Anyway...the most humiliating thing for me is to be in a room with some of our servicemen. I swear, my backwards flag feels about three times it's size and is a kick right in their face.

Now I normally don't get like this about any other issues. But this just turns my stomach.

sorry for the rant

dan


----------



## mikelm (Dec 23, 2000)

KYH-

*"[Navy] customs and traditions different than the other services."*

Oboy different! How were you with that absolute prohibition on carrying an umbrella? /img/vbsmilies/smilies/tongue.gif

Mike


----------



## kyheirloomer (Feb 1, 2007)

I had never carried an umbrella before nor have I since, so it was no big deal.  

The problems I had were afterwards, when talking to coworkers who'd been in other branches. There's no possible way they can understand the hows and whys of the naval service. Even the chain of command is totally different, as I'm sure you know.

The differences extend to how visitors are handled as well. In the Army and Air Force you announce the person. In the Navy, of course, you announce the flag. And honors in addition to hand salutes are rendered based on the rank----real or simulated---of the visitor.

But, as to the hand salute, they (the other services) render it indoors or out, covered or not, and every time they meet an officer. I mean the same officer at different times of the day.

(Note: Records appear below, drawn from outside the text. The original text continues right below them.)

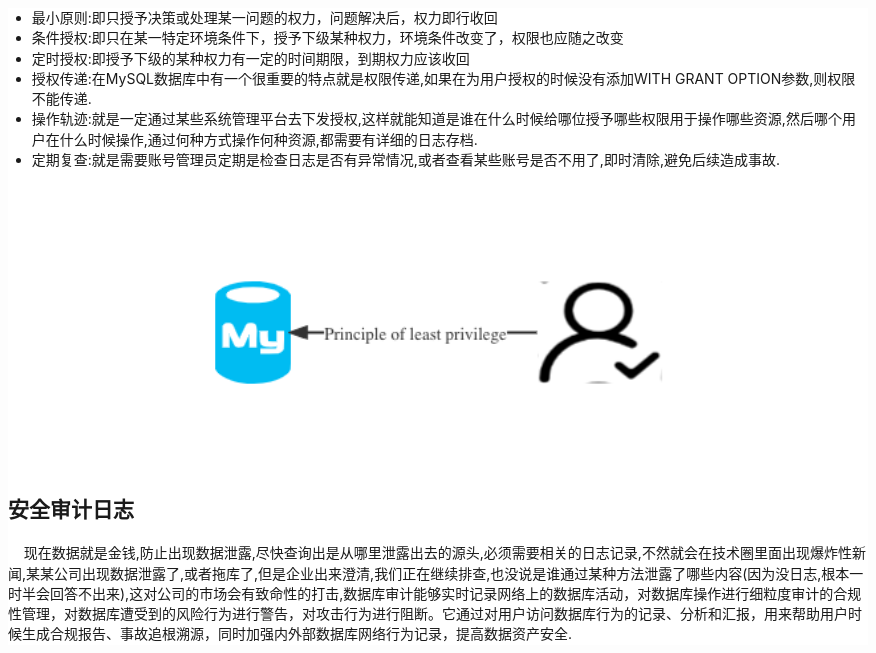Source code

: * 最小原则:即只授予决策或处理某一问题的权力，问题解决后，权力即行收回
* 条件授权:即只在某一特定环境条件下，授予下级某种权力，环境条件改变了，权限也应随之改变
* 定时授权:即授予下级的某种权力有一定的时间期限，到期权力应该收回
* 授权传递:在MySQL数据库中有一个很重要的特点就是权限传递,如果在为用户授权的时候没有添加WITH GRANT OPTION参数,则权限不能传递.
* 操作轨迹:就是一定通过某些系统管理平台去下发授权,这样就能知道是谁在什么时候给哪位授予哪些权限用于操作哪些资源,然后哪个用户在什么时候操作,通过何种方式操作何种资源,都需要有详细的日志存档.
* 定期复查:就是需要账号管理员定期是检查日志是否有异常情况,或者查看某些账号是否不用了,即时清除,避免后续造成事故.

[* Minimum principle: that is, only the power to make decisions or deal with a certain problem is granted, and the power will be withdrawn after the problem is solved]:#
[* Conditional authorization: that is, only under a certain environmental condition, grant a certain power to the subordinate, and the environmental conditions change, the authority should also change accordingly]:#
[* Timing authorization: that is, a certain power granted to subordinates has a certain time limit, and the expired power should be withdrawn]:#
[* Authorization transfer: A very important feature in the MySQL database is the transfer of permissions. If the WITH GRANT OPTION parameter is not added when authorizing the user, the permissions cannot be transferred.]:#
[* Operation track: It is necessary to issue authorization through some system management platforms, so that you can know who and when to grant which permissions to which resources to operate which resources, and then which user operates when and in what way A detailed log archive is required for any resource to be operated.]:#
[* Regular review: It means that the account administrator needs to regularly check whether the log is abnormal, or check whether some accounts are no longer used, and clear them immediately to avoid subsequent accidents.]:#
  
<br/>
<center>
<img src="../assets/images/some-suggestions-for-improving-mysql-database-security/figure-9.png" alt="Some suggestions for improving mysql database security" title="Github of Anigkus" style="width:512px;height:256px;">
</center>

## 安全审计日志
[## Security Audit Log]:#

&nbsp;&nbsp;&nbsp;&nbsp;现在数据就是金钱,防止出现数据泄露,尽快查询出是从哪里泄露出去的源头,必须需要相关的日志记录,不然就会在技术圈里面出现爆炸性新闻,某某公司出现数据泄露了,或者拖库了,但是企业出来澄清,我们正在继续排查,也没说是谁通过某种方法泄露了哪些内容(因为没日志,根本一时半会回答不出来),这对公司的市场会有致命性的打击,数据库审计能够实时记录网络上的数据库活动，对数据库操作进行细粒度审计的合规性管理，对数据库遭受到的风险行为进行警告，对攻击行为进行阻断。它通过对用户访问数据库行为的记录、分析和汇报，用来帮助用户时候生成合规报告、事故追根溯源，同时加强内外部数据库网络行为记录，提高数据资产安全.

[&nbsp;&nbsp;&nbsp;&nbsp;Now data is money, to prevent data leakage, to find out where the source of the leak came from as soon as possible, you must need relevant log records, otherwise there will be breaking news in the technology circle, a certain company has data leakage, or the database is dragged However, the company came out to clarify, we are continuing to investigate, and we have not said who leaked what content through some method (because there is no log, it will not be able to answer for a while), which will have a fatal blow to the company's market. ,Database auditing can record database activities on the network in real time, conduct fine-grained audit compliance management for database operations, warn the risk behaviors suffered by the database, and block attack behaviors. It records, analyzes and reports the user's access to the database to help users generate compliance reports and trace the source of accidents.<br/>]:#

It gets a little hairy when a sailor is part of a joint command; Army and Air Force officers expect certain behavior, and it's often lacking from the sailors---not out of disrespect, but because the rules are different.


----------



## kyheirloomer (Feb 1, 2007)

_the most humiliating thing for me is to be in a room with some of our servicemen._

No need to feel that way, Dan. We know the kind of job you guys do. If there's any group worthy of the hand salute it's the firefighters of this country.

Nobody's checking out your uniform---we're too busy admiring your heart.


----------



## mikelm (Dec 23, 2000)

Don't be silly, Dan-

Firefighters are called upon at any moment on any day or any night to be "Warriors" as surely as any military man is. No military guy, past or present, will have the slightest interest in your small error of flag display.

All it proves is that your boss - or was it the city council - are careless dopes.

And you can tell 'em I said so!

Mike /img/vbsmilies/smilies/peace.gif


----------



## mikelm (Dec 23, 2000)

Don't be silly, Dan-

Firefighters are called upon at any moment on any day or any night to be "Warriors" as surely as any military man is. No military guy, past or present, will have the slightest interest in your small error of flag display.

All it proves is that your boss - or was it the city council - are careless dopes.

And you can tell 'em I said so!

Mike /img/vbsmilies/smilies/peace.gif


----------



## gonefishin (Nov 6, 2004)

Thanks for the kind words of support guys.

  dan


----------



## kyheirloomer (Feb 1, 2007)

It's not just words of support, Dan. It's awe and admiration.

Realistically, most career military people put in their 20 without once going in harms way. You guys do it every day, over and over again.

So don't worry about a uniform design that somebody else mandates. For you it's head high and proud. You've earned it.


----------



## mikelm (Dec 23, 2000)

duplicated post "cleared"

Can't figure out how to delete it

Mike

welll, that didn't work, either /img/vbsmilies/smilies/confused.gif


----------